The federal money will build a reservoir and wetlands to clean water before it enters the lagoon through a canal in Fort Pierce.
“It will help part of the lagoon, an area called Taylor Creek that drains a lot of agricultural pollution into the lagoon,” said Eve Samples, executive director of Friends of the Everglades. “On Taylor Creek, at certain times of day, you see black water coming out into the aqua waters of the Indian River Lagoon. It’s dirty water, it’s bad for the ecosystem, and that project will address it.”
“Of course, it won’t solve the bigger problem for the lagoon, the Lake Okeechobee discharges at the southern end,” she said. “But it will help with part of it.”
The Biden administration funds will also pay for planning, but not construction, for two projects on the edge of the Everglades.
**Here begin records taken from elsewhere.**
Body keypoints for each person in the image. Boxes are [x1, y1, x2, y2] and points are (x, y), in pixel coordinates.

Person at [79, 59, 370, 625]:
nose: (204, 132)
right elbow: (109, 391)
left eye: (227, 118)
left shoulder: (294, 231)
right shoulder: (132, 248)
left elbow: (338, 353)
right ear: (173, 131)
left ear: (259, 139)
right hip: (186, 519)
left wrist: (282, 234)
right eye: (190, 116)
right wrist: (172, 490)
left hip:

The intention is to get the plans completed in detail so they can be ready for construction in future rounds of funding.
Western Everglades: This area encompasses Big Cypress National Preserve and lands of the Seminole and Miccosukee tribes.
Although the natural flow of water hasn’t been degraded here as much as in the central Everglades, the project would attempt to improve water quality and restore a more natural distribution of water through a wildlife-rich area that borders Everglades National Park.
Biscayne Bay: The plan would restore more natural flows of fresh water to Biscayne Bay and its fringes, where canals and the drainage of land has disrupted natural levels of saltwater, increased pollution and harmed fish and coral reefs.
“We’ve seen fish kills and massive loss of seagrass and degradation of water quality in recent decades,” Samples said. “So this is a really important project to try to get the plumbing back to some semblance of what was functional.”
Much of the Republican reaction to the Biden administration’s Everglades funding announcement focused on what was not on the list: A huge reservoir south of Lake Okeechobee to store and treat water. U.S. Rep. Brian Mast, R-Stuart, called the omission “a massive screwup.”
The reservoir, which will be located in the the farming region called the Everglades Agricultural Area, would sharply reduce harmful discharges of polluted water to the Atlantic and Gulf coasts, and it would establish a major source of desperately needed fresh water for the Everglades. Many environmentalists consider it too small to adequately remove pollution before sending the water south into the Everglades, but a reservoir in some form is generally considered an essential part of the plan.
The state of Florida’s part of the project is well underway, with the construction of wetlands to cleanse water before it enters the Everglades.
The Army Corps said in a written statement that the reservoir’s price tag of more than $2 billion exceeded the amount of money available and that work on parts of the project has already been taking place. Construction on the reservoir’s embankment is expected to begin this year.
The statement said the Army Corps “remains committed” to constructing the reservoir.